Copy the page text below, starting with "The USGS streamflow" and going on through "in the observations.", and rename "gage ID" to "site number" wherever it appears.

Page text
· · · · ·

# Appendix to Lesson 6 - National Water Model Channel-Only & Nudging Data Assimilation

## Time slice file generation

Of course, if we want to assimilate observations, we need to make the observations available to the model. All these observations are provided for you in the provided test case. This notebook is for the attendees that would like to create their own time slices. The NWM has its own python-based workflow for pulling all available observations from NWIS and creating timeslice files. These timeslices can be used with other runs, including small domains. For research runs where older data may be needed, you may need to construct your own time slice files. The following code shows how to get streamflow observations from USGS NWIS and how to write them to the “time slice” format used by the model. The files are netcdf with certain assumptions.

Load the necessary libraries first. 

In [None]:
# All the packages which will be used below
 library(rwrfhydro)
 library(dataRetrieval)
 library(data.table)

If you check out the basin map for this test case, there are two USGS gages on the domain. The 01447720 is the outlet location and 01447680 is the interior gage. Here we would like to assimilate the streamflow values in the inerior location (gage 01447680) and evaluate the model performance at the outlet gage (01447720). There are two ways to approach the problem, one is to leave both gages in the routelink file and only provide the observation at the interior location in the time slices. The second option is to remove the outlet gage (01447720) from the routelink file, and then automatically there will not be any data assimilation at that point even if the observation exists in the time slices. Let's first take a look at the first option, since that I what was used in lesson 7. 

The USGS streamflow data are provided in the NWIS website and can be pulled using the `dataRetrieval` package. You need to specify the gage ID, the parameter code, and the dates that you are interested in. 

In [None]:
## This code is repeated from above, where we pulled in the observations.
siteNumber <- c("01447680")
parameterCd <- "00060"  # Discharge
startDate <- "2011-08-26"
endDate <- "2011-09-14"
discharge <- dataRetrieval::readNWISuv(siteNumber, parameterCd, startDate, endDate)
discharge <- as.data.table(discharge)
cfsToCms <- 1/35.31466621266132 
discharge[, `:=`(discharge.cms=X_00060_00000*cfsToCms)]
print(discharge)

As mentioned, the Fortran code requires the gage identifiers to be 15-character wide string variables. This is how to convert trimmed strings to be 15-characters wide with leading blanks

In [None]:
# reformat the name of th gauge to 15 character
discharge$site_no <- formatC(discharge$site_no, width=15)

· · · · ·

Given material
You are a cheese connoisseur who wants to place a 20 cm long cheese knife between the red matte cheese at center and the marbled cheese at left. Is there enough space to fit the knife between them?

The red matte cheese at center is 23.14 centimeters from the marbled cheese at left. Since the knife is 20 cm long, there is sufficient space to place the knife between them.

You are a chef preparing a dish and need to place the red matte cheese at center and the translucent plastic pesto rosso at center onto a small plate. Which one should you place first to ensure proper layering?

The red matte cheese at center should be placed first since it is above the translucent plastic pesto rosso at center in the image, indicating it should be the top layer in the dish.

· · · · ·

Output of the task
The USGS streamflow data are provided in the NWIS website and can be pulled using the `dataRetrieval` package. You need to specify the site number, the parameter code, and the dates that you are interested in. 

In [None]:
## This code is repeated from above, where we pulled in the observations.